BY AMANDA CHATEL

What is ‘flashpanning’ and why does it happen? My feature in Glam explains this troubling dating trend used by commitment-phobes.

Amanda writes, “If you’re going to date in the 21st century, you better get used to dating trends — especially toxic ones. We’re living in an era that Vanity Fair writer Nancy Jo Sales labeled as the “dating apocalypse” and although this isn’t the beginning of it, we’re certainly not even remotely close to the end of it.

It seems that pretty much every week another dating trend surfaces that we as daters need to be wary of. Although not every person we meet is going to use a toxic dating trend on us, because each of these trends gets a fun little label, it means it’s happening enough that someone out there — if not many people out there — is experiencing it. You may have avoided being ghosted or breadcrumbed so far, but that doesn’t mean you won’t find yourself in a situation where you’re being paperclipped or exposed to zombieing.
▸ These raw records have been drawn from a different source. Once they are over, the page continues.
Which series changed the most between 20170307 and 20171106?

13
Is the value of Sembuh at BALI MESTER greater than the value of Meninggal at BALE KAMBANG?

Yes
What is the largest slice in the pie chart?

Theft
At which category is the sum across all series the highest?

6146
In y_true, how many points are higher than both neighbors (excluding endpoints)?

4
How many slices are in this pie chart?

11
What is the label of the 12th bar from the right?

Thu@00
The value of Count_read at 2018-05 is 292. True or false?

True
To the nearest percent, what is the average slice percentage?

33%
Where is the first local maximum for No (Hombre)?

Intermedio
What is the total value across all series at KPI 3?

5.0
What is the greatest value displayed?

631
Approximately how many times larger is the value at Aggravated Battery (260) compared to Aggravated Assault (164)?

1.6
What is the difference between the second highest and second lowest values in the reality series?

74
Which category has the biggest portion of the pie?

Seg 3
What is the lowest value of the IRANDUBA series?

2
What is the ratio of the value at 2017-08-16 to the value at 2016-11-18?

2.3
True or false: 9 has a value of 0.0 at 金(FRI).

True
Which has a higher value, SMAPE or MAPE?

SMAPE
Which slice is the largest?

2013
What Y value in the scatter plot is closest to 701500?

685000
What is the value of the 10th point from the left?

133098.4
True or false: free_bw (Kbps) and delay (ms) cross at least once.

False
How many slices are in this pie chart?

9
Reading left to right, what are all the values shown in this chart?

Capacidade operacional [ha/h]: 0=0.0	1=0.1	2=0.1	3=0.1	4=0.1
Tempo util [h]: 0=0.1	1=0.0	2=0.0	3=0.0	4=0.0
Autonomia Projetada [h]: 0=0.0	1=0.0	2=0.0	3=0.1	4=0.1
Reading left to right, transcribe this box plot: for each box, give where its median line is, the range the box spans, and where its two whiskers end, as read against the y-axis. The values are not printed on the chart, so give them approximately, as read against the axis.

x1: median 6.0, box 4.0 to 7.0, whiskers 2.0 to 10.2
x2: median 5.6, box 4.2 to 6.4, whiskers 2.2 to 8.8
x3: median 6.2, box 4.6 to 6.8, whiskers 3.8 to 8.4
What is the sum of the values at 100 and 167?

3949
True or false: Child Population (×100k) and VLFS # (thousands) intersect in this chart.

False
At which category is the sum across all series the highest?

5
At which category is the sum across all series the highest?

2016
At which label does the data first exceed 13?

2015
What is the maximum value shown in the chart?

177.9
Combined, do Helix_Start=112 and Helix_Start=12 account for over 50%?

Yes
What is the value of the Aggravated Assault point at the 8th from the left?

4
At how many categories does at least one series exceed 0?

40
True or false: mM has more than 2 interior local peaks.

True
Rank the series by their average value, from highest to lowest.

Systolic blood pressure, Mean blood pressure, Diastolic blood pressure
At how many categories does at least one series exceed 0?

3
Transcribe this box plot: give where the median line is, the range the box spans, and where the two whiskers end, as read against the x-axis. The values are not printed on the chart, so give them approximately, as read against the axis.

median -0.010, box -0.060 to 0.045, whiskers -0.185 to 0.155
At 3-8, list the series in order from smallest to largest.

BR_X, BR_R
The latest troubling dating trend to pop up? Flashpanning. It’s far less glamorous than it sounds, so here’s everything you need to know about it.

What is flashpanning?

Being born out of the saying “a flash in the pan,” meaning that someone has a sudden but short-lived appearance or success, flashpanning isn’t much different. Flashpanning is sudden, exciting, then is followed by a person quickly taking their leave when the honeymoon phase is over.

Not unlike love-bombing, in which the relationship gets off on a hot and heavy foot and is inundated with affection and gifts that are over-the-top, flashpanning starts the same way. There are a lot of romantic gestures, promises of a future together, and all the things that most of us are looking for when it comes to dating someone new. But when things start to cool off and the relationship becomes something real that requires maintenance and upkeep, the person doing the flashpanning checks out and usually does so in just a matter of weeks. For them, it’s all about the fun in the beginning and not the effort and time that comes with having an actual relationship.

Why Does it Happen?

Three words: fear of commitment. Flashpanning is a commitment-phobe’s dream dating trend because it gives them all the great stuff that comes in the early stages of dating. They meet someone, turn on the charm, have an amazing time, get what they want out of it, then take off. Why stick around when it’s obvious that things are — gasp! — moving in a serious direction?

“They like when it’s fun. But when it gets real, they have no skill set. They evacuate, because now something has gone wrong for them,” relationship expert Susan Winter tells USA Today. “And instead of saying, ‘oh, we have conflict. Something has happened,’ they don’t understand this is a normal part of a relationship.”

Because they lack the skill set, as Winter mentions, to deal with what it takes to have a relationship, they also don’t know how to say goodbye or even officially end it. Instead, they ghost you. It ultimately becomes a smorgasbord of dating trends.